Exercise brief:
Could you write out exactly the lines from the one that contains "(215, 59) none" through the last line of the listing below, both included and nothing more?
(Beginning of Input for this task)
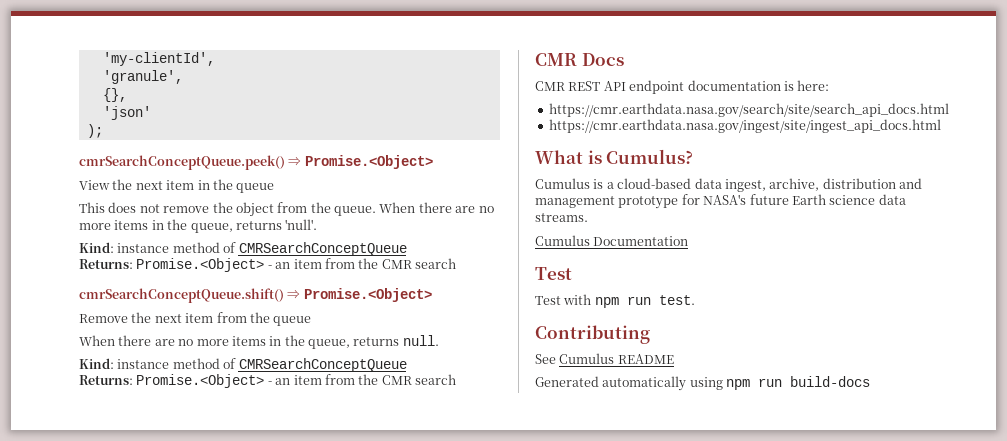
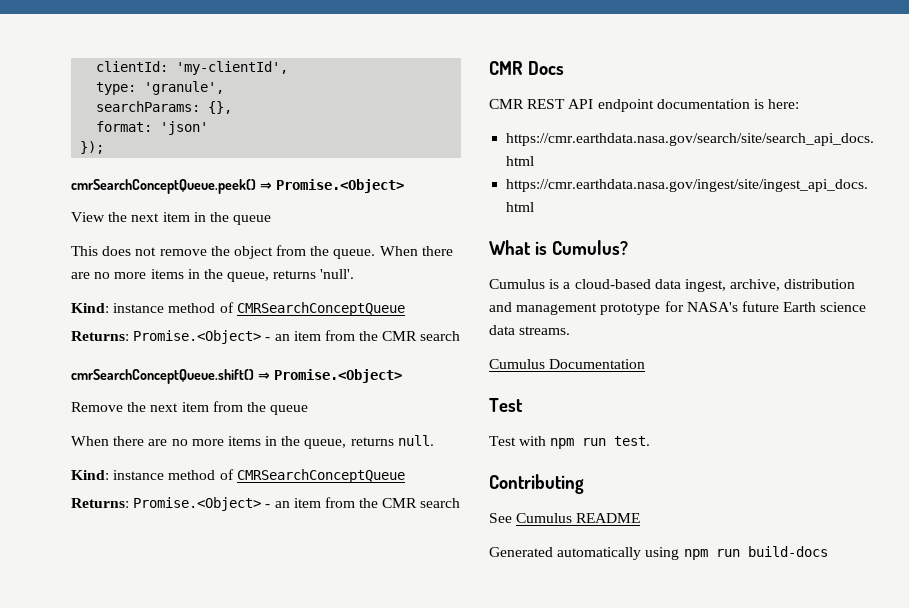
(102, 59) none -> [96,61,169,72] clientId:
(215, 59) none -> [96,82,137,95] type:
(183, 77) none -> [96,101,201,112] searchParams:
(127, 95) none -> [96,121,153,132] format:
[86,124,103,138] ); -> [80,141,105,154] });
(End of Input for this task)
Final answer:
(215, 59) none -> [96,82,137,95] type:
(183, 77) none -> [96,101,201,112] searchParams:
(127, 95) none -> [96,121,153,132] format:
[86,124,103,138] ); -> [80,141,105,154] });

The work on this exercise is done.